Exercise requirements: Extract the text from each of the items below, reproducing every line verbatim and in its original order.

Data for processing:

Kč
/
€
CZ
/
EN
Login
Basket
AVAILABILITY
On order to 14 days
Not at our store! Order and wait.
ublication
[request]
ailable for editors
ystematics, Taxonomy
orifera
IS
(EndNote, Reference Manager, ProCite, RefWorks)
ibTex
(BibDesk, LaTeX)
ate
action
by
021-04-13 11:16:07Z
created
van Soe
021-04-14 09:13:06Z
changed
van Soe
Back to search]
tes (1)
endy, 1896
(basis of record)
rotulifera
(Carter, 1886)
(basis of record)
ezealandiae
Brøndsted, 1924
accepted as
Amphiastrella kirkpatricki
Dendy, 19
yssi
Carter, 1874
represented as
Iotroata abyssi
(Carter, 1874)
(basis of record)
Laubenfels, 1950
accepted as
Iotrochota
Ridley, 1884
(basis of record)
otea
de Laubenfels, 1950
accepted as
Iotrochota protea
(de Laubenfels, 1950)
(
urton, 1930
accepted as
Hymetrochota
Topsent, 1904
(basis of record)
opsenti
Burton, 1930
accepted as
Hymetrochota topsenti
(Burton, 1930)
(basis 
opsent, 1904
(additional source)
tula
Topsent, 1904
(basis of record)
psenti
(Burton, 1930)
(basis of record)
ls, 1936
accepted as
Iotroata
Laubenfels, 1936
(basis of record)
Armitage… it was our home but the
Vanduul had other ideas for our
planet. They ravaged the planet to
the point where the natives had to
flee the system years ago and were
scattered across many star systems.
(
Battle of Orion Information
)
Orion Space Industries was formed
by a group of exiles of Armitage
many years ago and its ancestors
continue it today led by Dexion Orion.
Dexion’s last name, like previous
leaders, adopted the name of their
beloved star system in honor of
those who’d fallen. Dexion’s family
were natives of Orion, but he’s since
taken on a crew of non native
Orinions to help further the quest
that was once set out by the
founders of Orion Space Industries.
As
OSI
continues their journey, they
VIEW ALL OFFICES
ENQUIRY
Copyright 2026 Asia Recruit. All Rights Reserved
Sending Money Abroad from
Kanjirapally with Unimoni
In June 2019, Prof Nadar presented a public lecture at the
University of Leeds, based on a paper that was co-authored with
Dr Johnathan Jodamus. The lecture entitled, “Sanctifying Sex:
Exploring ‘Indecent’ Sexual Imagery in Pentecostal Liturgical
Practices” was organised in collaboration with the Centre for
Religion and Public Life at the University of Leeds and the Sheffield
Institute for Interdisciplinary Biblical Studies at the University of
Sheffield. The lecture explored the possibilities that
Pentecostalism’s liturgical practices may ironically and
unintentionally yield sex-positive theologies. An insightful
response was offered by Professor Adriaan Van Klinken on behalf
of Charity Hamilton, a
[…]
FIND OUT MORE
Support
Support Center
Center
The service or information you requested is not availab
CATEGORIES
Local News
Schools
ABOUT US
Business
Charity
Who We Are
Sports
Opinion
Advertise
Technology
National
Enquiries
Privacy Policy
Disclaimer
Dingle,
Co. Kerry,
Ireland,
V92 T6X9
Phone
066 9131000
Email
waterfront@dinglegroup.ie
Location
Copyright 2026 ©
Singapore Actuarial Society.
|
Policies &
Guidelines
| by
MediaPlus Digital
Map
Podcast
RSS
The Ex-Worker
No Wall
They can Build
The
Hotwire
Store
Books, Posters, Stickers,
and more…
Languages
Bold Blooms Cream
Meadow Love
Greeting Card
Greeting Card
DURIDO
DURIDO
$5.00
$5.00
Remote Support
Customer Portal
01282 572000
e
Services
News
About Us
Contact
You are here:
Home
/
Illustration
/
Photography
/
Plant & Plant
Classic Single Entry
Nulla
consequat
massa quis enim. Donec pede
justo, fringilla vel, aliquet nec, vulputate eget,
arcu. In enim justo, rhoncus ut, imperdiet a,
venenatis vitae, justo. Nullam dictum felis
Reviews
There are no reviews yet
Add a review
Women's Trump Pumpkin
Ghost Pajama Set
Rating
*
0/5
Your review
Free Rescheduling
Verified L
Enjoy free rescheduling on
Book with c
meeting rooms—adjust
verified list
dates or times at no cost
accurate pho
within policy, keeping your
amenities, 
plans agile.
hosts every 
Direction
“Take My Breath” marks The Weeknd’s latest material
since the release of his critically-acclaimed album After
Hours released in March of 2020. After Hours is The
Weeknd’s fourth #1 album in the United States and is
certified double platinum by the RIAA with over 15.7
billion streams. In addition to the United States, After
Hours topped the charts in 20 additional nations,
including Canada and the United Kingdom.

Written answer:
Kč
/
€
CZ
/
EN
Login
Basket
AVAILABILITY
On order to 14 days
Not at our store! Order and wait.
ublication
[request]
ailable for editors
ystematics, Taxonomy
orifera
IS
(EndNote, Reference Manager, ProCite, RefWorks)
ibTex
(BibDesk, LaTeX)
ate
action
by
021-04-13 11:16:07Z
created
van Soe
021-04-14 09:13:06Z
changed
van Soe
Back to search]
tes (1)
endy, 1896
(basis of record)
rotulifera
(Carter, 1886)
(basis of record)
ezealandiae
Brøndsted, 1924
accepted as
Amphiastrella kirkpatricki
Dendy, 19
yssi
Carter, 1874
represented as
Iotroata abyssi
(Carter, 1874)
(basis of record)
Laubenfels, 1950
accepted as
Iotrochota
Ridley, 1884
(basis of record)
otea
de Laubenfels, 1950
accepted as
Iotrochota protea
(de Laubenfels, 1950)
(
urton, 1930
accepted as
Hymetrochota
Topsent, 1904
(basis of record)
opsenti
Burton, 1930
accepted as
Hymetrochota topsenti
(Burton, 1930)
(basis 
opsent, 1904
(additional source)
tula
Topsent, 1904
(basis of record)
psenti
(Burton, 1930)
(basis of record)
ls, 1936
accepted as
Iotroata
Laubenfels, 1936
(basis of record)
Armitage… it was our home but the
Vanduul had other ideas for our
planet. They ravaged the planet to
the point where the natives had to
flee the system years ago and were
scattered across many star systems.
(
Battle of Orion Information
)
Orion Space Industries was formed
by a group of exiles of Armitage
many years ago and its ancestors
continue it today led by Dexion Orion.
Dexion’s last name, like previous
leaders, adopted the name of their
beloved star system in honor of
those who’d fallen. Dexion’s family
were natives of Orion, but he’s since
taken on a crew of non native
Orinions to help further the quest
that was once set out by the
founders of Orion Space Industries.
As
OSI
continues their journey, they
VIEW ALL OFFICES
ENQUIRY
Copyright 2026 Asia Recruit. All Rights Reserved
Sending Money Abroad from
Kanjirapally with Unimoni
In June 2019, Prof Nadar presented a public lecture at the
University of Leeds, based on a paper that was co-authored with
Dr Johnathan Jodamus. The lecture entitled, “Sanctifying Sex:
Exploring ‘Indecent’ Sexual Imagery in Pentecostal Liturgical
Practices” was organised in collaboration with the Centre for
Religion and Public Life at the University of Leeds and the Sheffield
Institute for Interdisciplinary Biblical Studies at the University of
Sheffield. The lecture explored the possibilities that
Pentecostalism’s liturgical practices may ironically and
unintentionally yield sex-positive theologies. An insightful
response was offered by Professor Adriaan Van Klinken on behalf
of Charity Hamilton, a
[…]
FIND OUT MORE
Support
Support Center
Center
The service or information you requested is not availab
CATEGORIES
Local News
Schools
ABOUT US
Business
Charity
Who We Are
Sports
Opinion
Advertise
Technology
National
Enquiries
Privacy Policy
Disclaimer
Dingle,
Co. Kerry,
Ireland,
V92 T6X9
Phone
066 9131000
Email
waterfront@dinglegroup.ie
Location
Copyright 2026 ©
Singapore Actuarial Society.
|
Policies &
Guidelines
| by
MediaPlus Digital
Map
Podcast
RSS
The Ex-Worker
No Wall
They can Build
The
Hotwire
Store
Books, Posters, Stickers,
and more…
Languages
Bold Blooms Cream
Meadow Love
Greeting Card
Greeting Card
DURIDO
DURIDO
$5.00
$5.00
Remote Support
Customer Portal
01282 572000
e
Services
News
About Us
Contact
You are here:
Home
/
Illustration
/
Photography
/
Plant & Plant
Classic Single Entry
Nulla
consequat
massa quis enim. Donec pede
justo, fringilla vel, aliquet nec, vulputate eget,
arcu. In enim justo, rhoncus ut, imperdiet a,
venenatis vitae, justo. Nullam dictum felis
Reviews
There are no reviews yet
Add a review
Women's Trump Pumpkin
Ghost Pajama Set
Rating
*
0/5
Your review
Free Rescheduling
Verified L
Enjoy free rescheduling on
Book with c
meeting rooms—adjust
verified list
dates or times at no cost
accurate pho
within policy, keeping your
amenities, 
plans agile.
hosts every 
Direction
“Take My Breath” marks The Weeknd’s latest material
since the release of his critically-acclaimed album After
Hours released in March of 2020. After Hours is The
Weeknd’s fourth #1 album in the United States and is
certified double platinum by the RIAA with over 15.7
billion streams. In addition to the United States, After
Hours topped the charts in 20 additional nations,
including Canada and the United Kingdom.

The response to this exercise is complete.